◆ Brief:
Would you please copy out each entry exactly?

** Records for the exercise follows **

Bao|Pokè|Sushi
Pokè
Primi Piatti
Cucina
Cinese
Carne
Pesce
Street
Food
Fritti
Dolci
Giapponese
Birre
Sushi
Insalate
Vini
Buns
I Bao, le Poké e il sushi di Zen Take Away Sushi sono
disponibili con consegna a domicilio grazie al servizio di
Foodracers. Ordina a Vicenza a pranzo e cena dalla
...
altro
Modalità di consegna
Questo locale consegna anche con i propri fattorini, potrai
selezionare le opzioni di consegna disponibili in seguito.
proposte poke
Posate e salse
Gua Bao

** End of Records for the exercise **

◆ Answer section:
Bao|Pokè|Sushi
Pokè
Primi Piatti
Cucina
Cinese
Carne
Pesce
Street
Food
Fritti
Dolci
Giapponese
Birre
Sushi
Insalate
Vini
Buns
I Bao, le Poké e il sushi di Zen Take Away Sushi sono
disponibili con consegna a domicilio grazie al servizio di
Foodracers. Ordina a Vicenza a pranzo e cena dalla
...
altro
Modalità di consegna
Questo locale consegna anche con i propri fattorini, potrai
selezionare le opzioni di consegna disponibili in seguito.
proposte poke
Posate e salse
Gua Bao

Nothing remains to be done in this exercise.